Curiosamente, exactamente quatro anos depois, uma outra tempestade a 10 de Março faz encalhar outra escuna inglesa, a Belle of Plymouth, no areal do Porto Novo. A 1 de Março de 1856 a galera inglesa Europe, encalha na Prainha. Numa outra tempestade, ocorrida a 19 de Janeiro de 1858, naufragam a escuna Palmira e o patacho Desengano. Quatro dias depois, já na fase final da fúria dos elementos, sossobra também a escuna inglesa Daring.

A 25 e a 26 de Janeiro de 1861, os barcos da laranja continuam a vergar-se à maldição da baía de Angra. Naufragam, de uma só assentada, a escuna Gipsy, encalhada na Prainha, o patachoMicaelense, de 111 toneladas, o patacho Adolin Sprague, de 211 toneladas, a chalupa inglesa Water Witch, de 49 toneladas, a escuna inglesa Wave Queene, de 75 toneladas e o lugre Destro Açoriano, de 224 toneladas.
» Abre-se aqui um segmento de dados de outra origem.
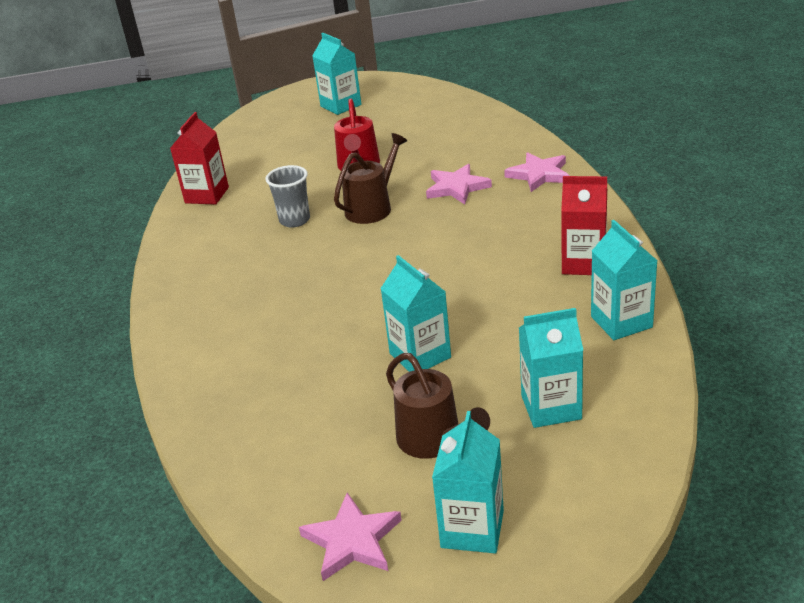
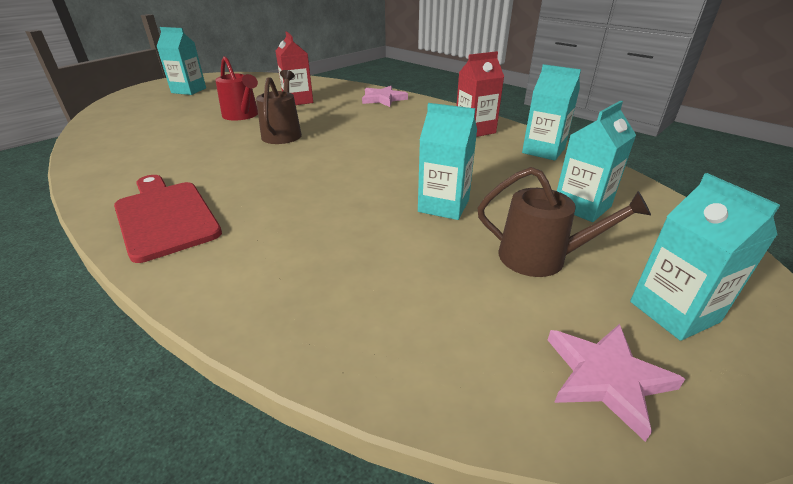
camera: 40 degrees left, 0 degrees up
red carton [170,112,229,205] -> red carton moved to [276,32,313,105]
grey cup [266,165,310,228] -> none
pink star [426,164,492,204] -> none
none -> red cutting board [114,175,222,263]

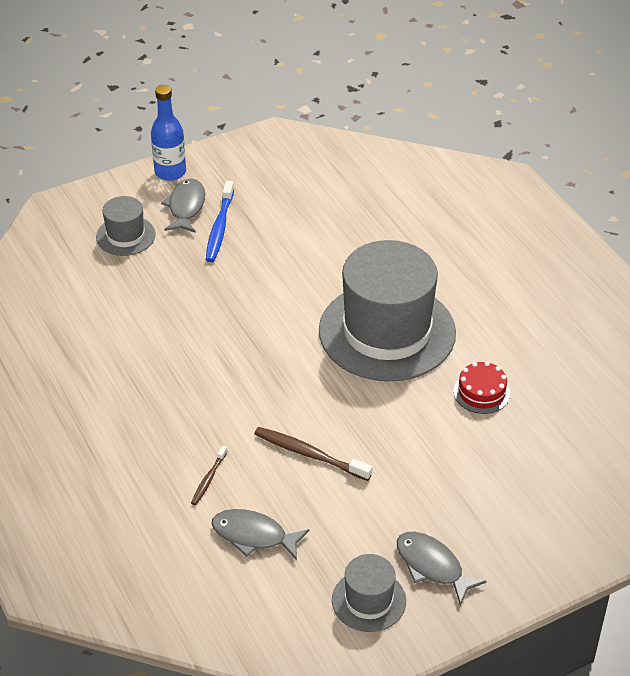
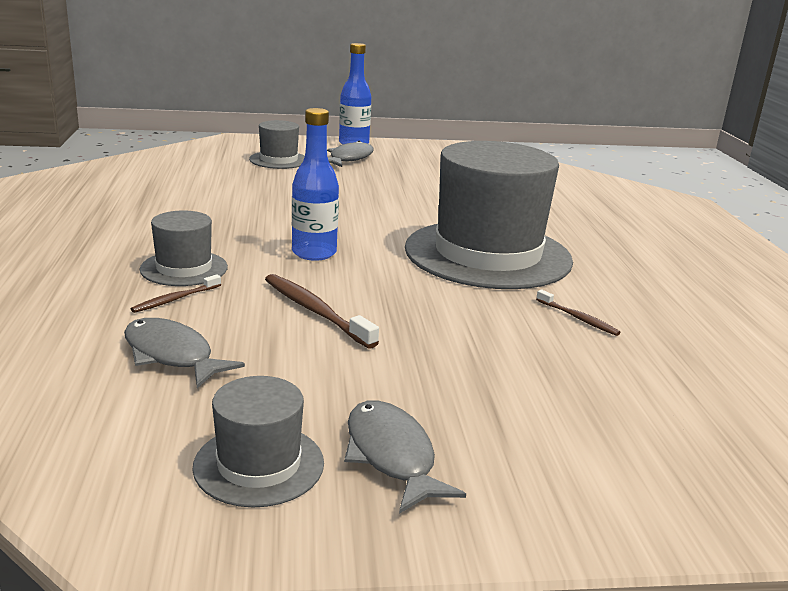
camera: 20 degrees right, 20 degrees down
blue toothbrush [206,181,234,262] -> none
red cake [453,361,510,414] -> brown toothbrush [536,290,621,336]
none -> grey hat [140,210,228,286]
none -> blue bottle [292,108,339,261]

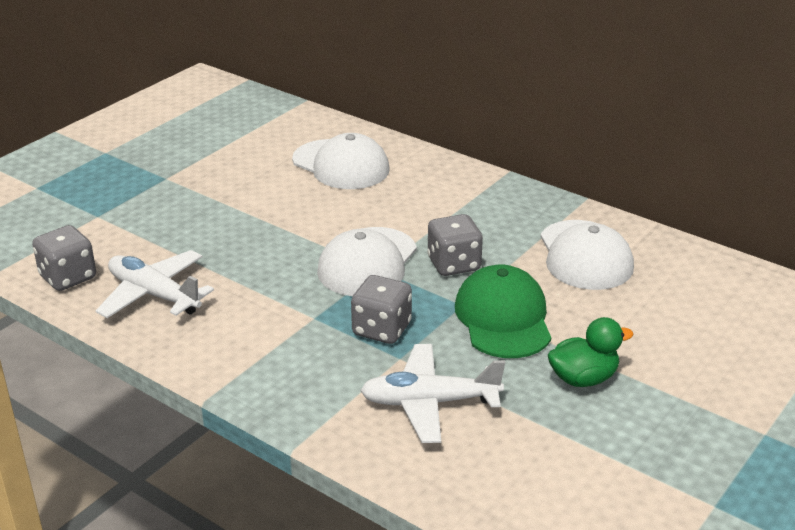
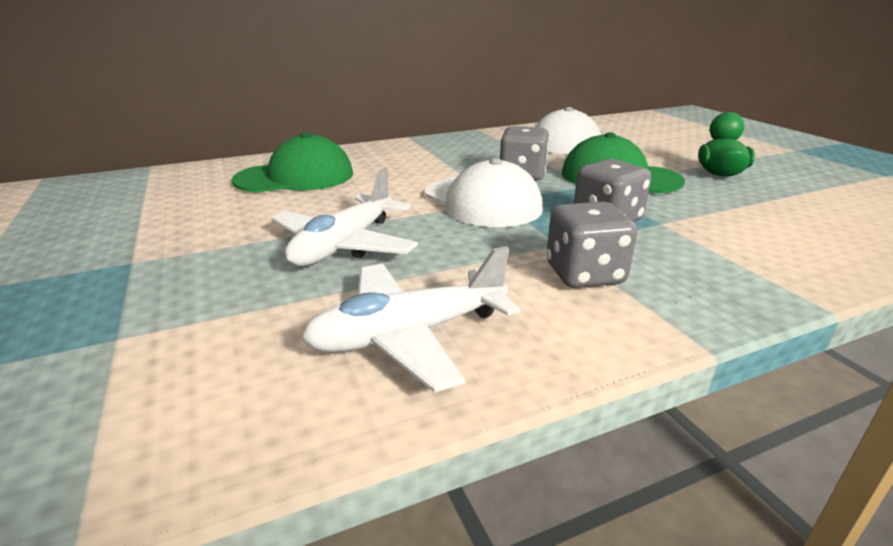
camera: 60 degrees left, 5 degrees down
grey dice [32,225,96,291] -> grey dice moved to [546,201,637,288]
white cap [292,133,390,189] -> green cap [232,132,353,192]
white plane [360,344,505,443] -> white plane moved to [271,167,418,267]

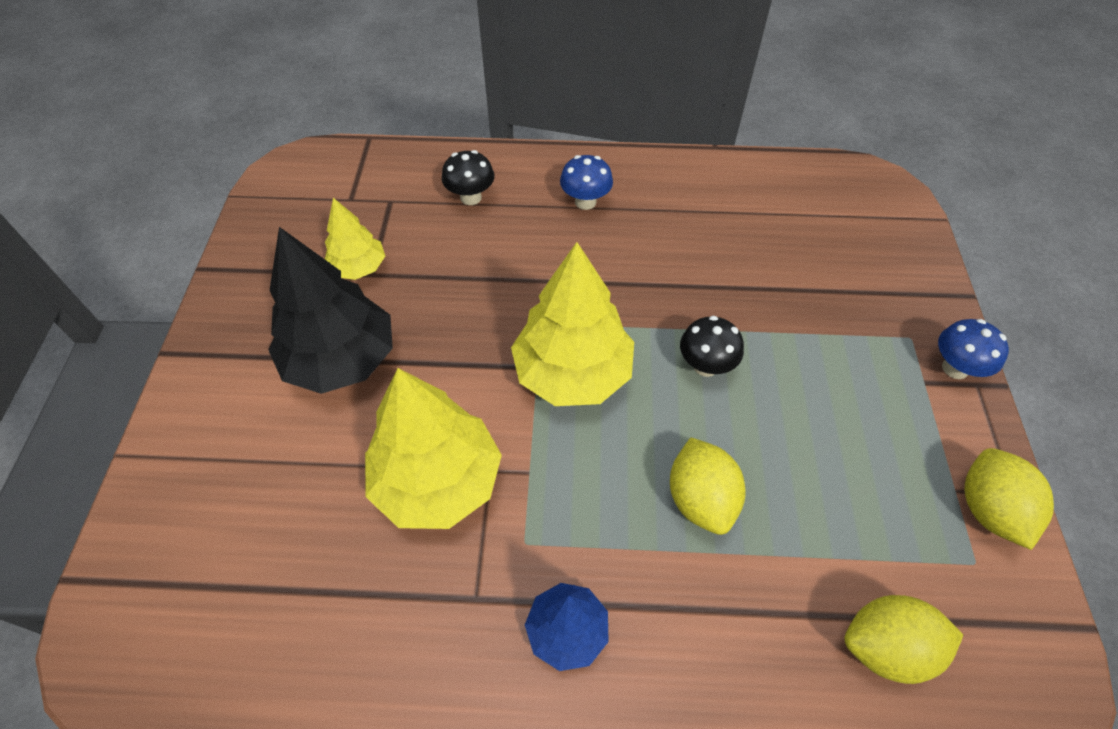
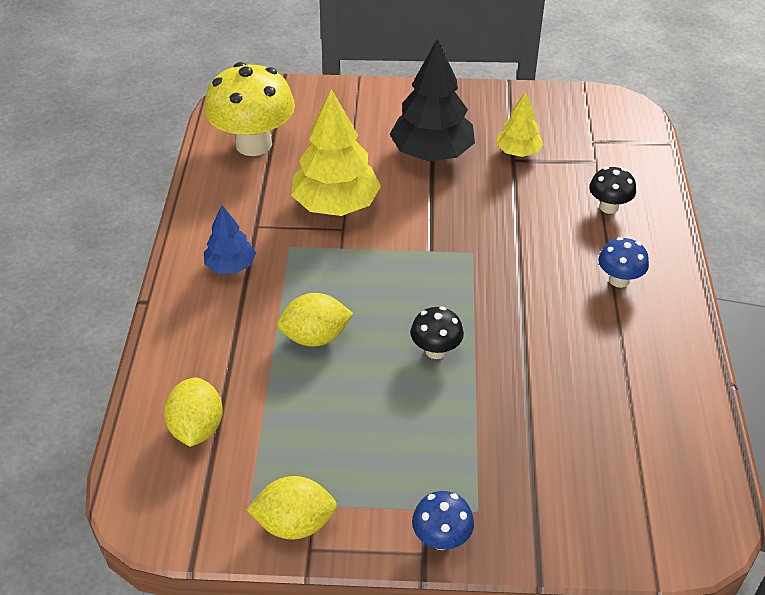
camera: 90 degrees right, 10 degrees down
yellow tree [511,242,634,406] -> none
none -> yellow mushroom [205,62,295,156]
Dois anos depois,
dava à costa a escuna Breeze, a 18 de Fevereiro. Em 1864, ocorriam dois naufrágios com embarcações inglesas, a escuna Gurden Rebow, que dava também à costa e o brigue Washington a quem, a 12 de Outubro, sucedia o mesmo. Em 1865, eis que surgia o primeiro navio a vapor a conhecer os fundos da baía, o inglês Runher, que encalhava no cais da cidade.

A 11 de Fevereiro de 1867 dava à costa a galera inglesa Ferozepore. A 4 de Agosto de 1872, surgia o primeiro navio alemão, o patacho Telegraph. A 16 de Fevereiro de 1878, o primeiro brasileiro, o vaporLidador, encalhado no cais da Figueirinha. Devido à acção de mais um ciclone, dava à costa em 1893, a embarcação Segredo dos Açores. Três anos depois, o vento Carpinteiro voltava a fazer das suas. A 13 de Outubro, naufragavam o patacho Fernão de Magalhães, de 180 toneladas, o lugre Príncipe da Beira, de 275 toneladas e o lugre Costa Pereira, de 196 toneladas.

Já no século XX, surgem apenas os relatos dos naufrágios do iate Rio Lima no baixio do Portinho Novo, a 30 de Setembro de 1906 e do Lugre Maria Manuela, a 28 de Abril de 1921, na ponta do Castelinho.